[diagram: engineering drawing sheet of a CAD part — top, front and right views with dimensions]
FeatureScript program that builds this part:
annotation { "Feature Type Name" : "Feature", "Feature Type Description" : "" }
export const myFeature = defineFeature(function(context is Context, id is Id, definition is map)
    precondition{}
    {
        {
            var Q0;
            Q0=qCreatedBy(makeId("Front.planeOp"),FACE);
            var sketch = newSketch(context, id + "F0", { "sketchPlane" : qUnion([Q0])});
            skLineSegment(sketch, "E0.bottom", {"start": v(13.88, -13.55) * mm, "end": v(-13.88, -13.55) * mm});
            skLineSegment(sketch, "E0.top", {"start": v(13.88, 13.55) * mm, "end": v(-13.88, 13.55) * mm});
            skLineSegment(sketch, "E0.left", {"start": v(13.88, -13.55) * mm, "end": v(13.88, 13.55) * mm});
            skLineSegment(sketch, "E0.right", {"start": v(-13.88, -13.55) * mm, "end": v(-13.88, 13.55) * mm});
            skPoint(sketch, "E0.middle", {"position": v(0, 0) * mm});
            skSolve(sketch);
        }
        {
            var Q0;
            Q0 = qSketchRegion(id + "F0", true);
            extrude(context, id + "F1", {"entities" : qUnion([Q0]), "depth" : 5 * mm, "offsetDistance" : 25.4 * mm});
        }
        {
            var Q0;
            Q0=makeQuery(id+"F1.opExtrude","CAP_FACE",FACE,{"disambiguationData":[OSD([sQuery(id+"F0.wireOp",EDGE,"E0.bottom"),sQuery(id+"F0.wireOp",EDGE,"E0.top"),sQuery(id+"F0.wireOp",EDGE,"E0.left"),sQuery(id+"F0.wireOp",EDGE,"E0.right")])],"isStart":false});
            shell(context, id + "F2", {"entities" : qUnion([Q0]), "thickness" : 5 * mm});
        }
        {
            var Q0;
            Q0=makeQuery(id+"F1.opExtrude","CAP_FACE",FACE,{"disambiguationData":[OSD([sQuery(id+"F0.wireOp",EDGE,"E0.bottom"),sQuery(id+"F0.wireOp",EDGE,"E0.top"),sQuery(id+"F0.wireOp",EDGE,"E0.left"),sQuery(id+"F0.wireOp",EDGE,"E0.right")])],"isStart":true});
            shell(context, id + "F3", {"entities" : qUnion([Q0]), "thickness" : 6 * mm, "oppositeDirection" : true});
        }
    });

────────────────────────────────────────

Directions:
Copy each line above that contains the string "thickness".

Response:
            shell(context, id + "F2", {"entities" : qUnion([Q0]), "thickness" : 5 * mm});
            shell(context, id + "F3", {"entities" : qUnion([Q0]), "thickness" : 6 * mm, "oppositeDirection" : true});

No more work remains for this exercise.